Such as the number-two health problem: traffic accidents.
The ministry's neighborhood, home to 80,000 people, averaged almost 55,000 traffic accidents per year. The Northwestern students pored over police records to identify the hot spots and then monitored those intersections.
"We witnessed a system out of control," Bernstein says. "Nobody was keeping up the stop signs, traffic lights were mistimed or not working, curbs were crumbling, and potholes were everywhere." Armed with site-specific data, community leaders met with the city's traffic-safety commission not only to address specific problems but also to change how the city channels traffic through the neighborhood. Local traffic-accident rates fell.
More importantly, Bernstein argues, the community learned it could take charge of local problems.
A quarter-century later, Bernstein has become famous in Chicago for attacking many of the same types of problems on a metropolitan scale through his Center for Neighborhood Technology. He's still mapping problems and analyzing their underlying causes--though now with a paid staff of 20 and an annual budget of about $2 million. Working with government and industry power brokers, the center is also helping devise low-cost incentives for reinvestments in inner cities beyond Chicago.
It's but one of dozens of small centers that have sprung up around the country using community-based research to address local problems. The Netherlands, home to several dozen such research centers, is widely credited with pioneering this type of institution and its generic moniker: the science shop. Its model has spawned centers in France, Northern Ireland, and Austria, but most of the centers in the United States developed independently.
Until recently, most of these groups have toiled in relative obscurity, notes Richard E. Sclove, president of the Loka Institute in Amherst, Mass. His organization hopes to change that by knitting them all into a worldwide network and "increasing their public profile so that people who could benefit from them can also find them."
The first Dutch science shop opened in 1974 at the University of Utrecht. Others quickly followed, evolving into politically popular centers through which federally funded institutions of higher learning could fulfill a social-service mission.
Collectively, the Dutch centers now perform about 2,000 research projects annually for community groups, unions, schools, and individuals. Some have developed into the equivalent of consulting companies, undertaking contract work, even for industrial customers. While public projects are conducted free of charge, commercial commissions must be financed by the client.

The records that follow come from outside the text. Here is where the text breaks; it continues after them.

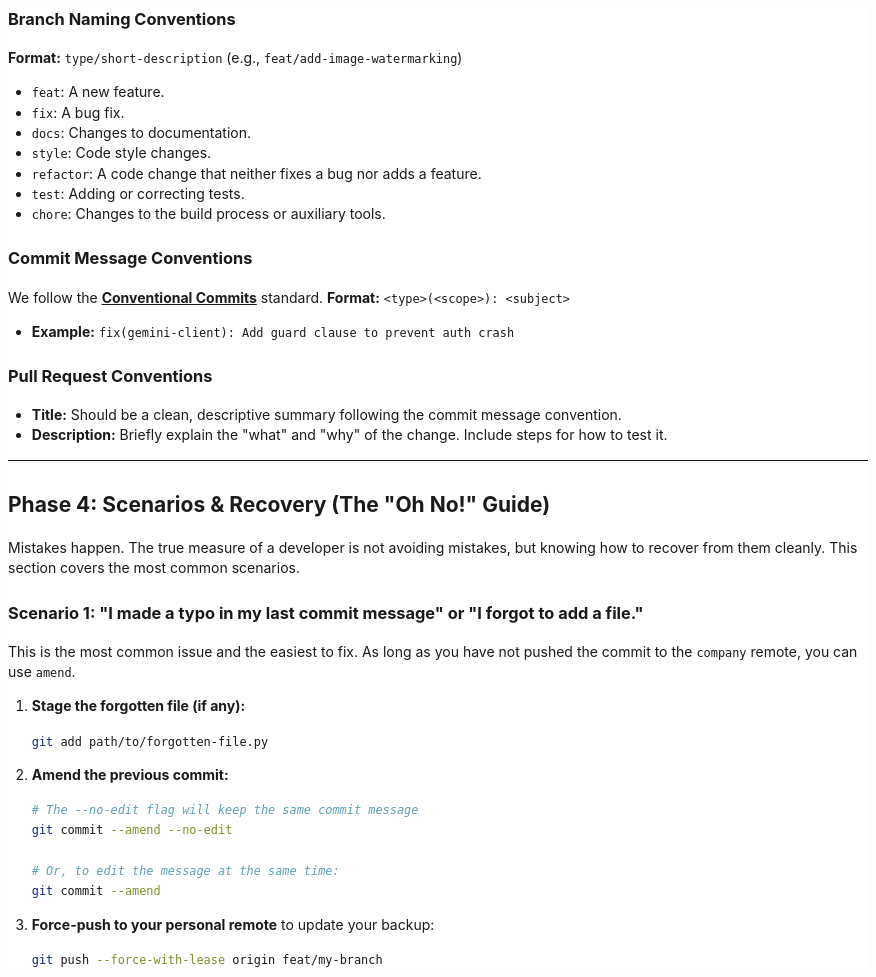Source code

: ### Branch Naming Conventions

**Format:** `type/short-description` (e.g., `feat/add-image-watermarking`)
-   `feat`: A new feature.
-   `fix`: A bug fix.
-   `docs`: Changes to documentation.
-   `style`: Code style changes.
-   `refactor`: A code change that neither fixes a bug nor adds a feature.
-   `test`: Adding or correcting tests.
-   `chore`: Changes to the build process or auxiliary tools.

### Commit Message Conventions

We follow the **[Conventional Commits](https://www.conventionalcommits.org/)** standard.
**Format:** `<type>(<scope>): <subject>`
-   **Example:** `fix(gemini-client): Add guard clause to prevent auth crash`

### Pull Request Conventions

-   **Title:** Should be a clean, descriptive summary following the commit message convention.
-   **Description:** Briefly explain the "what" and "why" of the change. Include steps for how to test it.


---

## Phase 4: Scenarios & Recovery (The "Oh No!" Guide)

Mistakes happen. The true measure of a developer is not avoiding mistakes, but knowing how to recover from them cleanly. This section covers the most common scenarios.

### Scenario 1: "I made a typo in my last commit message" or "I forgot to add a file."

This is the most common issue and the easiest to fix. As long as you have not pushed the commit to the `company` remote, you can use `amend`.

1.  **Stage the forgotten file (if any):**
    ```bash
    git add path/to/forgotten-file.py
    ```
2.  **Amend the previous commit:**
    ```bash
    # The --no-edit flag will keep the same commit message
    git commit --amend --no-edit

    # Or, to edit the message at the same time:
    git commit --amend
    ```
3.  **Force-push to your personal remote** to update your backup:
    ```bash
    git push --force-with-lease origin feat/my-branch
    ```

The larger shops, often staffed by 4 to 10 people, serve as centralized doorways to a university's research community. They work with neighborhood groups to hone public inquiries into something students can address, then find faculty members who will supervise the student investigators. The more numerous smaller shops tend to be thematically focused and more likely to oversee directly any research project that they accept.
The University of Groningen has nine such decentralized science shops. In even its biggest, the Chemistry Shop, a typical project lasts only about 4 weeks and usually amounts to little more than an intensive state-of-the-art literature search, explains its director, Henk A.J. Mulder. Yet, these projects can prove practical and substantive, he says.

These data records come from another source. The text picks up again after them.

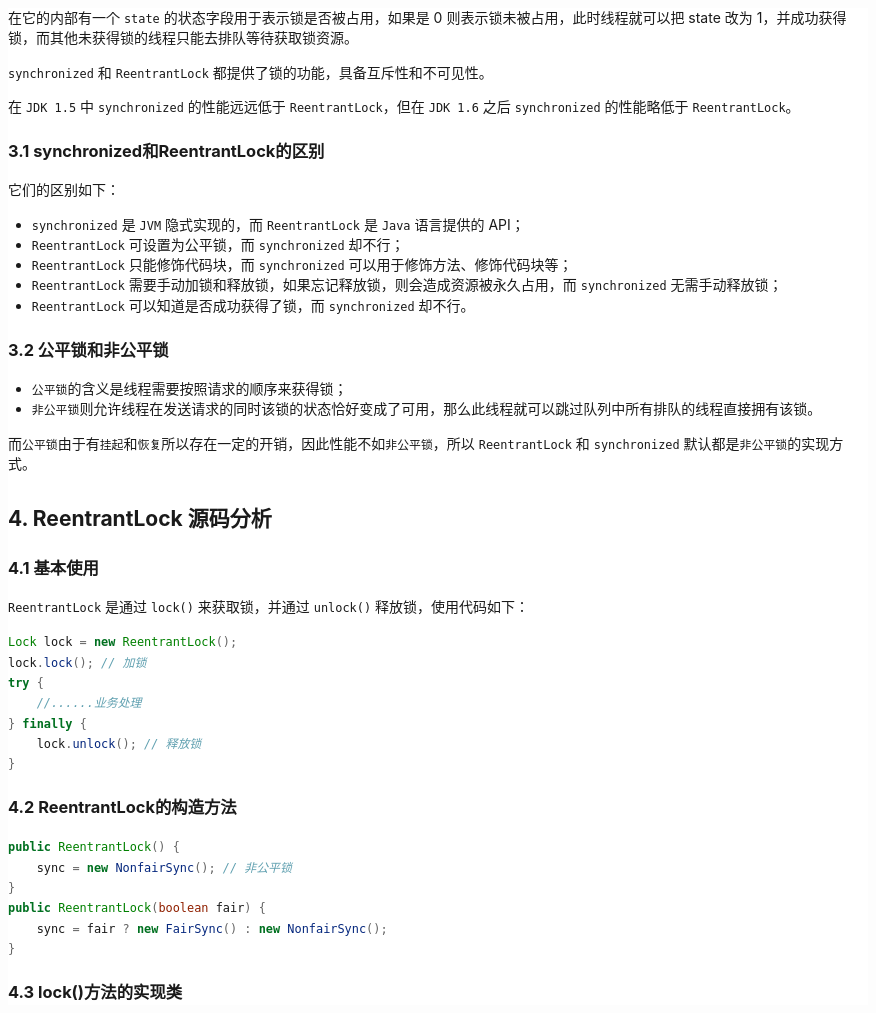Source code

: 在它的内部有一个 `state` 的状态字段用于表示锁是否被占用，如果是 0 则表示锁未被占用，此时线程就可以把 state 改为 1，并成功获得锁，而其他未获得锁的线程只能去排队等待获取锁资源。

`synchronized` 和 `ReentrantLock` 都提供了锁的功能，具备互斥性和不可见性。

在 `JDK 1.5` 中 `synchronized` 的性能远远低于 `ReentrantLock`，但在 `JDK 1.6` 之后 `synchronized` 的性能略低于 `ReentrantLock`。

### 3.1 synchronized和ReentrantLock的区别

它们的区别如下：

- `synchronized` 是 `JVM` 隐式实现的，而 `ReentrantLock` 是 `Java` 语言提供的 API；
- `ReentrantLock` 可设置为公平锁，而 `synchronized` 却不行；
- `ReentrantLock` 只能修饰代码块，而 `synchronized` 可以用于修饰方法、修饰代码块等；
- `ReentrantLock` 需要手动加锁和释放锁，如果忘记释放锁，则会造成资源被永久占用，而 `synchronized` 无需手动释放锁；
- `ReentrantLock` 可以知道是否成功获得了锁，而 `synchronized` 却不行。

### 3.2 公平锁和非公平锁

- `公平锁`的含义是线程需要按照请求的顺序来获得锁；
- `非公平锁`则允许线程在发送请求的同时该锁的状态恰好变成了可用，那么此线程就可以跳过队列中所有排队的线程直接拥有该锁。

而`公平锁`由于有`挂起`和`恢复`所以存在一定的开销，因此性能不如`非公平锁`，所以 `ReentrantLock` 和 `synchronized` 默认都是`非公平锁`的实现方式。


## 4. ReentrantLock 源码分析


### 4.1 基本使用

`ReentrantLock` 是通过 `lock()` 来获取锁，并通过 `unlock()` 释放锁，使用代码如下：

```java
Lock lock = new ReentrantLock();
lock.lock(); // 加锁
try {
    //......业务处理
} finally {
    lock.unlock(); // 释放锁
}
```

### 4.2 ReentrantLock的构造方法

```java
public ReentrantLock() {
    sync = new NonfairSync(); // 非公平锁
}
public ReentrantLock(boolean fair) {
    sync = fair ? new FairSync() : new NonfairSync();
}
```

### 4.3 lock()方法的实现类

Among the "green chemistry" projects undertaken by Dutch chemistry shops are research that identified vegetable oil-based substitutes for harmful organic solvents and a literature search that uncovered methods to produce polycarbonate window plastics without chlorinated chemicals.

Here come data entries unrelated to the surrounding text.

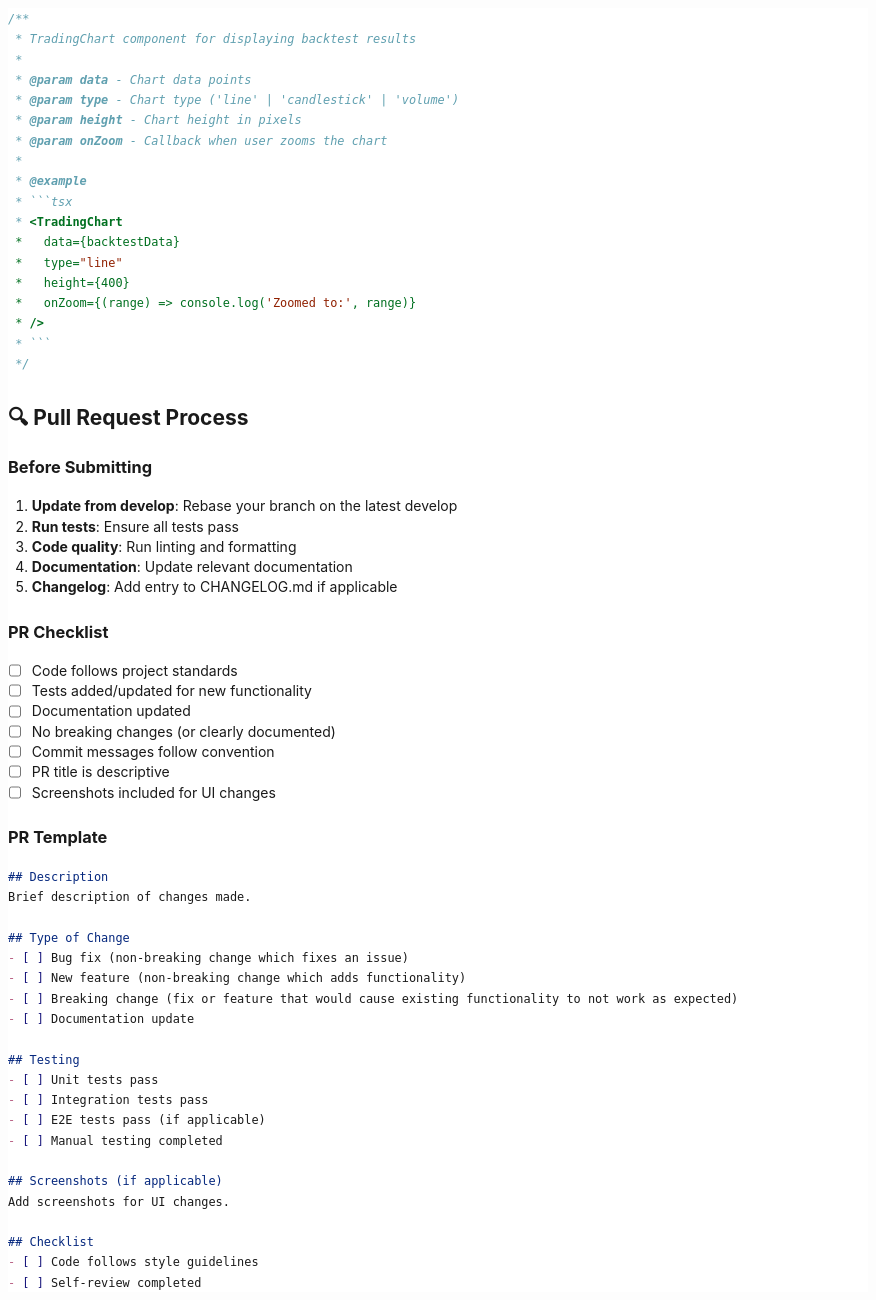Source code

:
 ```typescript
/**
 * TradingChart component for displaying backtest results
 * 
 * @param data - Chart data points
 * @param type - Chart type ('line' | 'candlestick' | 'volume')
 * @param height - Chart height in pixels
 * @param onZoom - Callback when user zooms the chart
 * 
 * @example
 * ```tsx
 * <TradingChart
 *   data={backtestData}
 *   type="line"
 *   height={400}
 *   onZoom={(range) => console.log('Zoomed to:', range)}
 * />
 * ```
 */
```

## 🔍 Pull Request Process

### Before Submitting
1. **Update from develop**: Rebase your branch on the latest develop
2. **Run tests**: Ensure all tests pass
3. **Code quality**: Run linting and formatting
4. **Documentation**: Update relevant documentation
5. **Changelog**: Add entry to CHANGELOG.md if applicable

### PR Checklist
- [ ] Code follows project standards
- [ ] Tests added/updated for new functionality
- [ ] Documentation updated
- [ ] No breaking changes (or clearly documented)
- [ ] Commit messages follow convention
- [ ] PR title is descriptive
- [ ] Screenshots included for UI changes

### PR Template
```markdown
## Description
Brief description of changes made.

## Type of Change
- [ ] Bug fix (non-breaking change which fixes an issue)
- [ ] New feature (non-breaking change which adds functionality)
- [ ] Breaking change (fix or feature that would cause existing functionality to not work as expected)
- [ ] Documentation update

## Testing
- [ ] Unit tests pass
- [ ] Integration tests pass
- [ ] E2E tests pass (if applicable)
- [ ] Manual testing completed

## Screenshots (if applicable)
Add screenshots for UI changes.

## Checklist
- [ ] Code follows style guidelines
- [ ] Self-review completed
```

Danish universities have embraced many aspects of the Dutch model for their federally funded science shops--such as relying on students to perform research. At the Technical University of Denmark, outside Copenhagen, research needs are publicized in an annual catalog mailed to all students and faculty members, notes Michael S. Jorgensen, who runs the university's science shop. Though student participation is voluntary, he says, perhaps 25 of about 35 projects described in the catalog are completed each year. In addition to receiving university credit for their work, "students receive real-life experience in problem solving," he observes.